• _Fragment dokumentu_
::::::::::

Zjazd absolwentów czyli zbrzydłam bardzo czy tylko trochę

Na początku października moje stare liceum obchodzić będzie osiemdziesiątą rocznicę powstania, a co za tym idzie, ogłoszono wszem i wobec - absolwenci, spotkajcie się. No i w mojej starej, porozjeżdżanej po świecie klasie zebrało się kilka osób, które planują się spotkać.
Na początku myślałam sobie tak - zrobię wejście smoka, a raczej smoczycy. Schudnę po ciąży zbędne kilogramy, cyc zostanie, bo przecież karmie. Bo w liceum szczupła byłam, tylko cyca brakowało. No i jak to zwykle z planami bywa, sprawa sie rypła. Przez to karmienie smoczy to mi sie zrobił apetyt. Dupa trzydrzwiowa i tylko cyc jako tako wygląda zgodnie z założeniami.
Tak naprawdę, to sprawa rozbija sie o małego, bo jak ostatnio został z tatusiem godzinkę, to kiedy wróciłam do domu nie wiedziałam kogo najpierw uspokajać. Mój mąż dostał ambitne zadanie nakarmić małego. Butla wyparzona, mleko na blacie, ilość miarek wiadoma, wody tak samo... Tylko że mój inteligentny mąż wpadł na pomysł, że  on to ogarnie, ale po swojemu. Wygrzebał z czeluści szafki butelkę ze smoczkiem do kaszki (czytaj - bardzo duży przepływ) i w niej podał mleko. Mały głodny a tu go zalewa wiec w ryk. No i tak ryczał aż przyszłam i uratowałam wszystkich. Dziecia przed zalaniem mlekiem, chłopa przed histeria a teściowa przed poszukiwaniem mnie na wsi, bo armagedon. Normalnie super hiper women. Wniosek z tego jednak smutny płynie, że na zjazd nie pojadę, bo dziecka szkoda. Chłop jakoś by z histerii wyszedł a teściowa by tak daleko mnie nie szukała.

::::::::::

• _Twoje zadanie_
Kogo według powyższego wpisu o zjeździe absolwentów narratorka uratowała po powrocie do domu i przed czym?

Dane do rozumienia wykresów

::::::::::

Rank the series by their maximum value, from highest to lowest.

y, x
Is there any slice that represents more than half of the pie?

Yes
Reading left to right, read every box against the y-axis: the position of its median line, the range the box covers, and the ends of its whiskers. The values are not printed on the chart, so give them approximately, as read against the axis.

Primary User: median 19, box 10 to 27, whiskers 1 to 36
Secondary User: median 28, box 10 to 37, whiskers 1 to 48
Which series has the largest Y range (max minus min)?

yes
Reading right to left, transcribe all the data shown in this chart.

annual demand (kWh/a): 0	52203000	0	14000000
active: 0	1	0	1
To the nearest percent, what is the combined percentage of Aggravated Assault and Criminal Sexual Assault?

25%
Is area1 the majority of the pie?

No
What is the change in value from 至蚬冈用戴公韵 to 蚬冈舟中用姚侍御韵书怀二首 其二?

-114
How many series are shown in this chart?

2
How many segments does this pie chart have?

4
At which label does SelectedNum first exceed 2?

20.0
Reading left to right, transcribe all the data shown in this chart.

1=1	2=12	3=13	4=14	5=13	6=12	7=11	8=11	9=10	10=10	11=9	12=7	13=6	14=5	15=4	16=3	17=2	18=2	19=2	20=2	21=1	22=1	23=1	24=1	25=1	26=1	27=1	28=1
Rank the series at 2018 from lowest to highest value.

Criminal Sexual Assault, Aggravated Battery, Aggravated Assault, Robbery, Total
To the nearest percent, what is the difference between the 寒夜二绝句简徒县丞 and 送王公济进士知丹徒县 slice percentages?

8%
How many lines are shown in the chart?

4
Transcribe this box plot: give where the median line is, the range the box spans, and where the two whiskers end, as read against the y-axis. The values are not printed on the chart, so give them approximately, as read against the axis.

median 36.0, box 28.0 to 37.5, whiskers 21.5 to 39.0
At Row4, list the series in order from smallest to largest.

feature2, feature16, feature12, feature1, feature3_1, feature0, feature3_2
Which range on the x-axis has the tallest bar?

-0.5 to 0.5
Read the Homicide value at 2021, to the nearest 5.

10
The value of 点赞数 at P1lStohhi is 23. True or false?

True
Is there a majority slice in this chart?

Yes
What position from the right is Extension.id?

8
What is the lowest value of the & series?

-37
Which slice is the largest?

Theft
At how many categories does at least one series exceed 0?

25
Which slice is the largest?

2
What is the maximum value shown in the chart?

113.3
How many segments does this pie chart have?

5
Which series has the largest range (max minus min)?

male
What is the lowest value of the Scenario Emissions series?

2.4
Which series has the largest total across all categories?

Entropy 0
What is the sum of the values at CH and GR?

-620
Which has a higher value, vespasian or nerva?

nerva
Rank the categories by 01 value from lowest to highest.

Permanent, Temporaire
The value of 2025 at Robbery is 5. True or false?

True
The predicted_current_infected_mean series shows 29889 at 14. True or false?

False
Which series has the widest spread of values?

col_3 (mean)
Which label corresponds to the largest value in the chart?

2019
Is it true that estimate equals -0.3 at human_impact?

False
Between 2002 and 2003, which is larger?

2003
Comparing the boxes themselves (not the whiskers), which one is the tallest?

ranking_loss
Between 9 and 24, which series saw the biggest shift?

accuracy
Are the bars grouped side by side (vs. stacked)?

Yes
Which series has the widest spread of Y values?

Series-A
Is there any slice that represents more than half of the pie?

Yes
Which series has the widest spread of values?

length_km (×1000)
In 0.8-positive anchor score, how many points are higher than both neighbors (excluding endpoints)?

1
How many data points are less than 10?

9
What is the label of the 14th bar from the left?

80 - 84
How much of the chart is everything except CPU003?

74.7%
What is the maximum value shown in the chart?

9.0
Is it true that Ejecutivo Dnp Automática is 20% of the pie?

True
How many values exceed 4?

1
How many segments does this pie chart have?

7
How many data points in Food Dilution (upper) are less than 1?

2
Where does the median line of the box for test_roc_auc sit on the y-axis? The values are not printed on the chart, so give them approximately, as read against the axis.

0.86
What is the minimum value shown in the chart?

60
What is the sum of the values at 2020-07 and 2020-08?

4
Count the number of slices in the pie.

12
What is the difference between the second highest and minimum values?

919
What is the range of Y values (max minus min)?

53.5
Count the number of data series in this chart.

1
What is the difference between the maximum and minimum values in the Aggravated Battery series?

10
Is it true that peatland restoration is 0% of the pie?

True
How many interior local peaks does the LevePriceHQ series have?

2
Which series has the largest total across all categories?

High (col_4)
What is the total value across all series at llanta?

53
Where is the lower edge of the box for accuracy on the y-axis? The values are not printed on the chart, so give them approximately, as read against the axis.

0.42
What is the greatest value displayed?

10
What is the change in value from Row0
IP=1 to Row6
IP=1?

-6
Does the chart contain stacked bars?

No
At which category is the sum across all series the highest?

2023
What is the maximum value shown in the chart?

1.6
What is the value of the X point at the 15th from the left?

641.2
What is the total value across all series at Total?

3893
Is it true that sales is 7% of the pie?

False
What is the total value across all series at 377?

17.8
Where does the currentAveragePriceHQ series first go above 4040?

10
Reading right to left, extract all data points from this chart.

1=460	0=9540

::::::::::

• _Rozwiązanie zadania_
- dziecko (małego): przed zalaniem mlekiem
- męża: przed histerią
- teściową: przed poszukiwaniem narratorki na wsi